■ What the exercise asks
Could you please reproduce every record below exactly, leaving out the pictures?

(Data supplied begins)

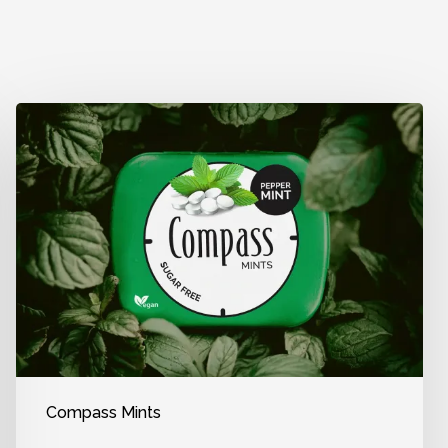
Compass Mints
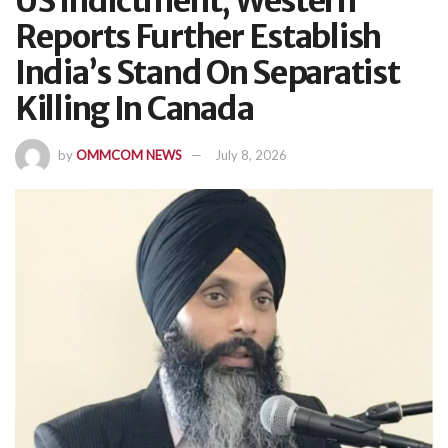
US Indictment, Western
Reports Further Establish
India’s Stand On Separatist
Killing In Canada
by
OMMCOM NEWS
July 8, 2026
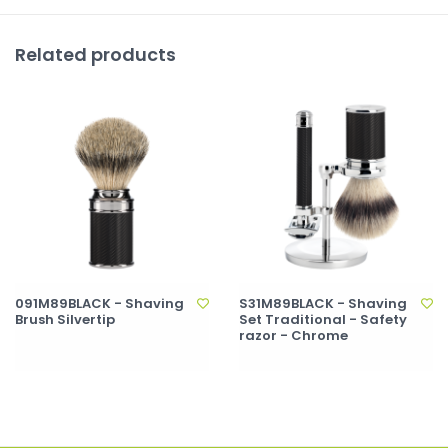
Related products
091M89BLACK - Shaving
S31M89BLACK - Shaving
Brush Silvertip
Set Traditional - Safety
razor - Chrome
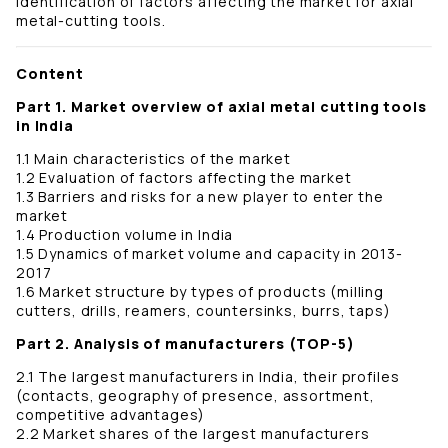
identification of factors affecting the market for axial
metal-cutting tools.
Content
Part 1. Market overview of axial metal cutting tools
in India
1.1 Main characteristics of the market
1.2 Evaluation of factors affecting the market
1.3 Barriers and risks for a new player to enter the
market
1.4 Production volume in India
1.5 Dynamics of market volume and capacity in 2013-
2017
1.6 Market structure by types of products (milling
cutters, drills, reamers, countersinks, burrs, taps)
Part 2. Analysis of manufacturers (TOP-5)
2.1 The largest manufacturers in India, their profiles
(contacts, geography of presence, assortment,
competitive advantages)
2.2 Market shares of the largest manufacturers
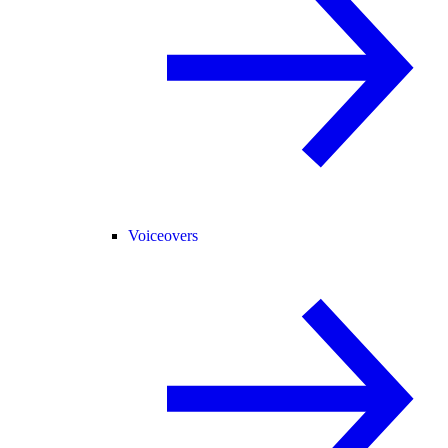
Voiceovers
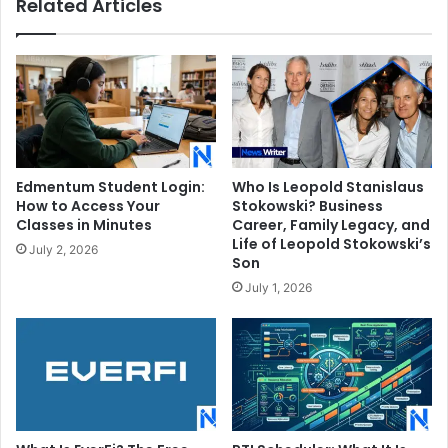
Related Articles
Edmentum Student Login:
Who Is Leopold Stanislaus
How to Access Your
Stokowski? Business
Classes in Minutes
Career, Family Legacy, and
Life of Leopold Stokowski’s
July 2, 2026
Son
July 1, 2026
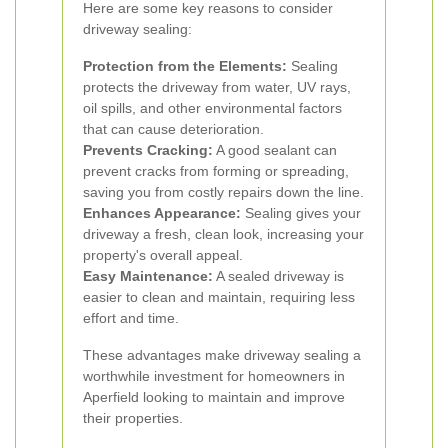
Here are some key reasons to consider
driveway sealing:
Protection from the Elements:
Sealing
protects the driveway from water, UV rays,
oil spills, and other environmental factors
that can cause deterioration.
Prevents Cracking:
A good sealant can
prevent cracks from forming or spreading,
saving you from costly repairs down the line.
Enhances Appearance:
Sealing gives your
driveway a fresh, clean look, increasing your
property's overall appeal.
Easy Maintenance:
A sealed driveway is
easier to clean and maintain, requiring less
effort and time.
These advantages make driveway sealing a
worthwhile investment for homeowners in
Aperfield looking to maintain and improve
their properties.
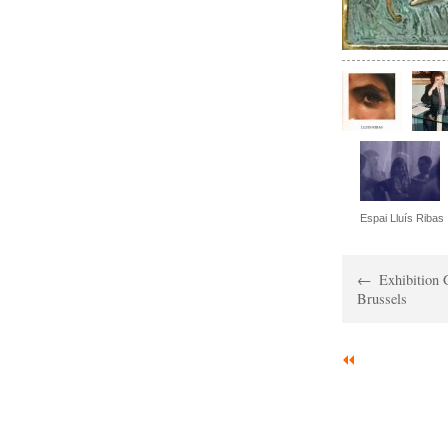
Espai Lluís Ribas
Exhibition 
Brussels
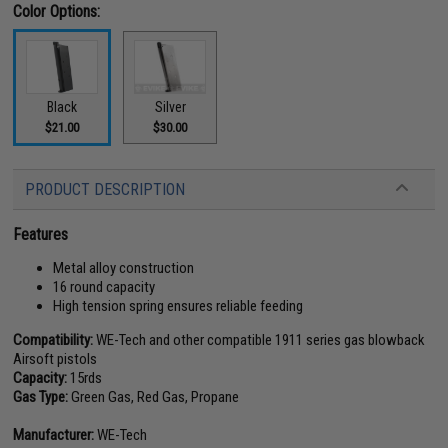
Color Options:
Black
Silver
$21.00
$30.00
PRODUCT DESCRIPTION
Features
Metal alloy construction
16 round capacity
High tension spring ensures reliable feeding
Compatibility:
WE-Tech and other compatible 1911 series gas blowback
Airsoft pistols
Capacity:
15rds
Gas Type:
Green Gas, Red Gas, Propane
Manufacturer:
WE-Tech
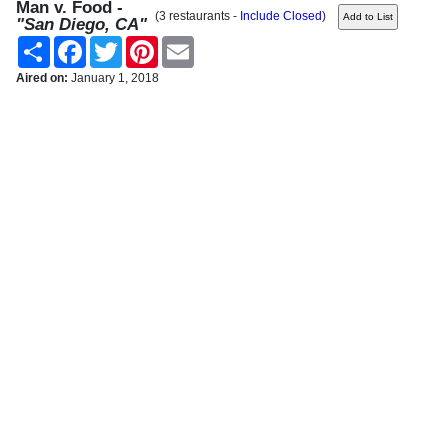
Man v. Food -
(3 restaurants -
Include Closed
)
"San Diego, CA"
Share
Facebook
Twitter
Pinterest
Email
Aired on:
January 1, 2018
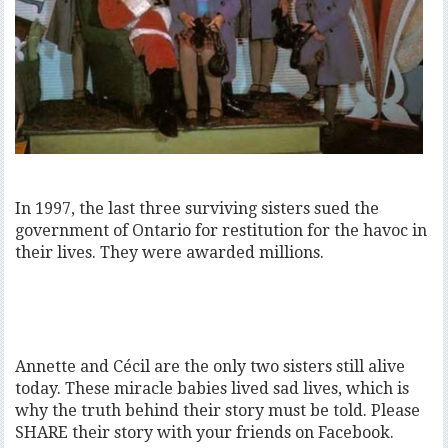
In 1997, the last three surviving sisters sued the
government of Ontario for restitution for the havoc in
their lives. They were awarded millions.
Annette and Cécil are the only two sisters still alive
today. These miracle babies lived sad lives, which is
why the truth behind their story must be told. Please
SHARE their story with your friends on Facebook.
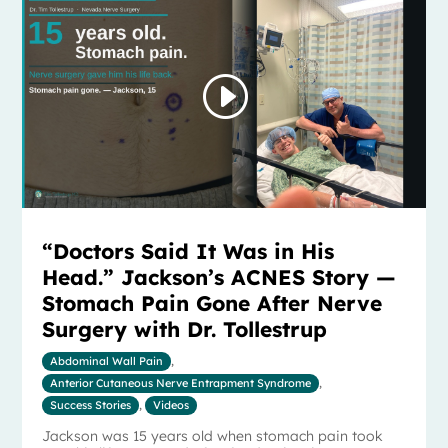
“Doctors Said It Was in His
Head.” Jackson’s ACNES Story —
Stomach Pain Gone After Nerve
Surgery with Dr. Tollestrup
Abdominal Wall Pain
,
Anterior Cutaneous Nerve Entrapment Syndrome
,
Success Stories
,
Videos
Jackson was 15 years old when stomach pain took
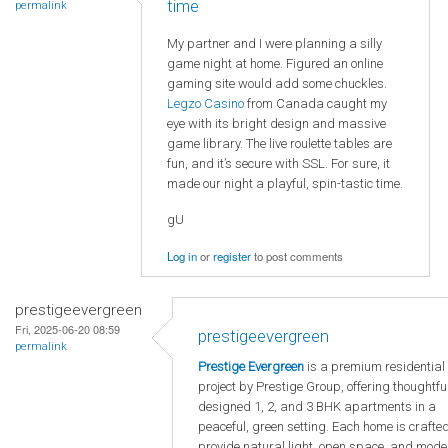
time
permalink
My partner and I were planning a silly
game night at home. Figured an online
gaming site would add some chuckles.
Legzo Casino
from Canada caught my
eye with its bright design and massive
game library. The live roulette tables are
fun, and it’s secure with SSL. For sure, it
made our night a playful, spin-tastic time.
gU
Log in
or
register
to post comments
prestigeevergreen
Fri, 2025-06-20 08:59
prestigeevergreen
permalink
Prestige Evergreen
is a premium residential
project by Prestige Group, offering thoughtfu
designed 1, 2, and 3 BHK apartments in a
peaceful, green setting. Each home is crafted
provide natural light, open space, and mode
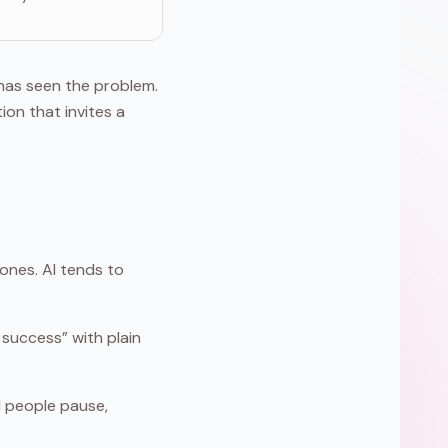
has seen the problem.
ion that invites a
ones. AI tends to
success” with plain
al people pause,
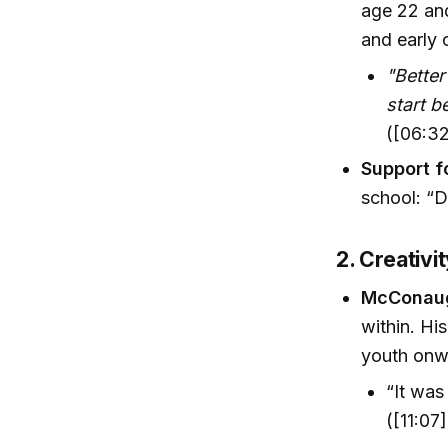
age 22 and
and early 
"Better
start b
([06:32
Support f
school: “D
2. Creativit
McConaug
within. H
youth onwa
“It was
([11:07]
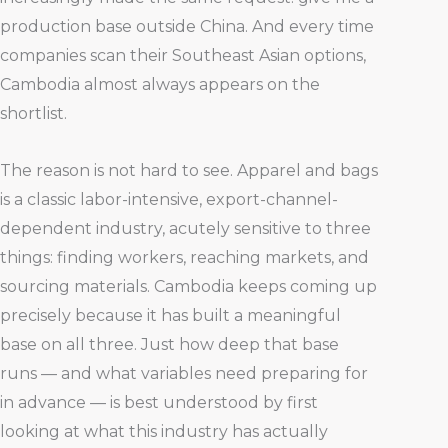
production base outside China. And every time
companies scan their Southeast Asian options,
Cambodia almost always appears on the
shortlist.
The reason is not hard to see. Apparel and bags
is a classic labor-intensive, export-channel-
dependent industry, acutely sensitive to three
things: finding workers, reaching markets, and
sourcing materials. Cambodia keeps coming up
precisely because it has built a meaningful
base on all three. Just how deep that base
runs — and what variables need preparing for
in advance — is best understood by first
looking at what this industry has actually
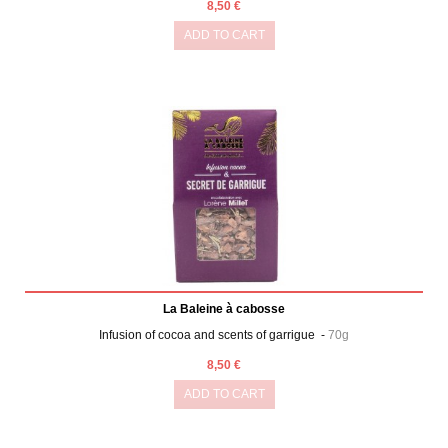
8,50 €
ADD TO CART
La Baleine à cabosse
Infusion of cocoa and scents of garrigue -
70g
8,50 €
ADD TO CART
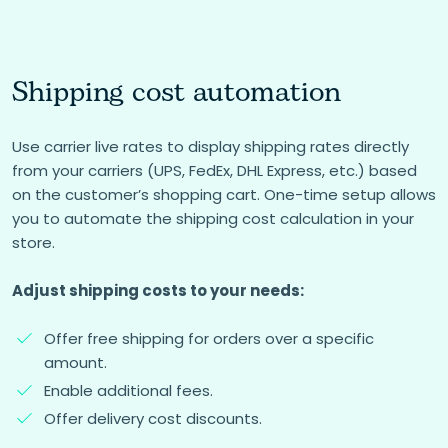
Shipping cost automation
Use carrier live rates to display shipping rates directly
from your carriers (UPS, FedEx, DHL Express, etc.) based
on the customer’s shopping cart. One-time setup allows
you to automate the shipping cost calculation in your
store.
Adjust shipping costs to your needs:
Offer free shipping for orders over a specific
amount.
Enable additional fees.
Offer delivery cost discounts.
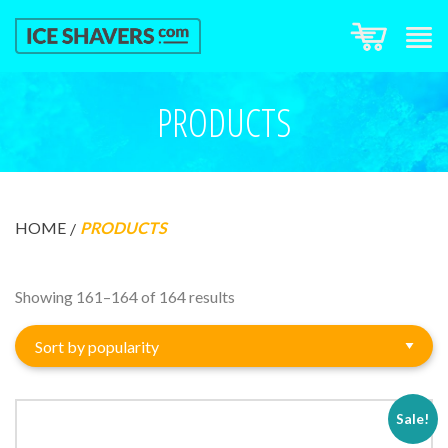
PRODUCTS
HOME
PRODUCTS
Sorted
Showing 161–164 of 164 results
by
popularity
Sale!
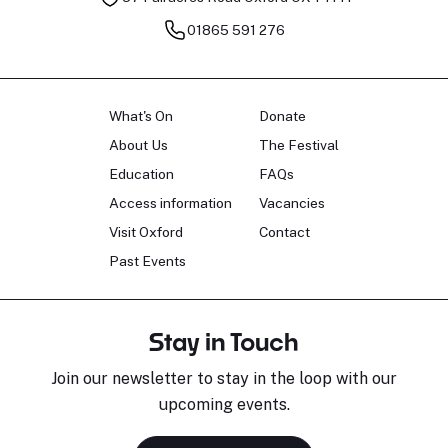
01865 591 276
What's On
Donate
About Us
The Festival
Education
FAQs
Access information
Vacancies
Visit Oxford
Contact
Past Events
Stay in Touch
Join our newsletter to stay in the loop with our
upcoming events.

(Data supplied ends)

■ Completed exercise
Compass Mints
US Indictment, Western
Reports Further Establish
India’s Stand On Separatist
Killing In Canada
by
OMMCOM NEWS
July 8, 2026
Related products
091M89BLACK - Shaving
S31M89BLACK - Shaving
Brush Silvertip
Set Traditional - Safety
razor - Chrome
identification of factors affecting the market for axial
metal-cutting tools.
Content
Part 1. Market overview of axial metal cutting tools
in India
1.1 Main characteristics of the market
1.2 Evaluation of factors affecting the market
1.3 Barriers and risks for a new player to enter the
market
1.4 Production volume in India
1.5 Dynamics of market volume and capacity in 2013-
2017
1.6 Market structure by types of products (milling
cutters, drills, reamers, countersinks, burrs, taps)
Part 2. Analysis of manufacturers (TOP-5)
2.1 The largest manufacturers in India, their profiles
(contacts, geography of presence, assortment,
competitive advantages)
2.2 Market shares of the largest manufacturers
Voiceovers
Related Articles
Edmentum Student Login:
Who Is Leopold Stanislaus
How to Access Your
Stokowski? Business
Classes in Minutes
Career, Family Legacy, and
Life of Leopold Stokowski’s
July 2, 2026
Son
July 1, 2026
Here are some key reasons to consider
driveway sealing:
Protection from the Elements:
Sealing
protects the driveway from water, UV rays,
oil spills, and other environmental factors
that can cause deterioration.
Prevents Cracking:
A good sealant can
prevent cracks from forming or spreading,
saving you from costly repairs down the line.
Enhances Appearance:
Sealing gives your
driveway a fresh, clean look, increasing your
property's overall appeal.
Easy Maintenance:
A sealed driveway is
easier to clean and maintain, requiring less
effort and time.
These advantages make driveway sealing a
worthwhile investment for homeowners in
Aperfield looking to maintain and improve
their properties.
Espai Lluís Ribas
Exhibition 
Brussels
Color Options:
Black
Silver
$21.00
$30.00
PRODUCT DESCRIPTION
Features
Metal alloy construction
16 round capacity
High tension spring ensures reliable feeding
Compatibility:
WE-Tech and other compatible 1911 series gas blowback
Airsoft pistols
Capacity:
15rds
Gas Type:
Green Gas, Red Gas, Propane
Manufacturer:
WE-Tech
Man v. Food -
(3 restaurants -
Include Closed
)
"San Diego, CA"
Share
Facebook
Twitter
Pinterest
Email
Aired on:
January 1, 2018
In 1997, the last three surviving sisters sued the
government of Ontario for restitution for the havoc in
their lives. They were awarded millions.
Annette and Cécil are the only two sisters still alive
today. These miracle babies lived sad lives, which is
why the truth behind their story must be told. Please
SHARE their story with your friends on Facebook.
“Doctors Said It Was in His
Head.” Jackson’s ACNES Story —
Stomach Pain Gone After Nerve
Surgery with Dr. Tollestrup
Abdominal Wall Pain
,
Anterior Cutaneous Nerve Entrapment Syndrome
,
Success Stories
,
Videos
Jackson was 15 years old when stomach pain took
time
permalink
My partner and I were planning a silly
game night at home. Figured an online
gaming site would add some chuckles.
Legzo Casino
from Canada caught my
eye with its bright design and massive
game library. The live roulette tables are
fun, and it’s secure with SSL. For sure, it
made our night a playful, spin-tastic time.
gU
Log in
or
register
to post comments
prestigeevergreen
Fri, 2025-06-20 08:59
prestigeevergreen
permalink
Prestige Evergreen
is a premium residential
project by Prestige Group, offering thoughtfu
designed 1, 2, and 3 BHK apartments in a
peaceful, green setting. Each home is crafted
provide natural light, open space, and mode
has seen the problem.
ion that invites a
ones. AI tends to
success” with plain
al people pause,
age 22 and
and early 
"Better
start b
([06:32
Support f
school: “D
2. Creativit
McConaug
within. H
youth onwa
“It was
([11:07]
production base outside China. And every time
companies scan their Southeast Asian options,
Cambodia almost always appears on the
shortlist.
The reason is not hard to see. Apparel and bags
is a classic labor-intensive, export-channel-
dependent industry, acutely sensitive to three
things: finding workers, reaching markets, and
sourcing materials. Cambodia keeps coming up
precisely because it has built a meaningful
base on all three. Just how deep that base
runs — and what variables need preparing for
in advance — is best understood by first
looking at what this industry has actually
8,50 €
ADD TO CART
La Baleine à cabosse
Infusion of cocoa and scents of garrigue -
70g
8,50 €
ADD TO CART
Shipping cost automation
Use carrier live rates to display shipping rates directly
from your carriers (UPS, FedEx, DHL Express, etc.) based
on the customer’s shopping cart. One-time setup allows
you to automate the shipping cost calculation in your
store.
Adjust shipping costs to your needs:
Offer free shipping for orders over a specific
amount.
Enable additional fees.
Offer delivery cost discounts.
PRODUCTS
HOME
PRODUCTS
Sorted
Showing 161–164 of 164 results
by
popularity
Sale!
01865 591 276
What's On
Donate
About Us
The Festival
Education
FAQs
Access information
Vacancies
Visit Oxford
Contact
Past Events
Stay in Touch
Join our newsletter to stay in the loop with our
upcoming events.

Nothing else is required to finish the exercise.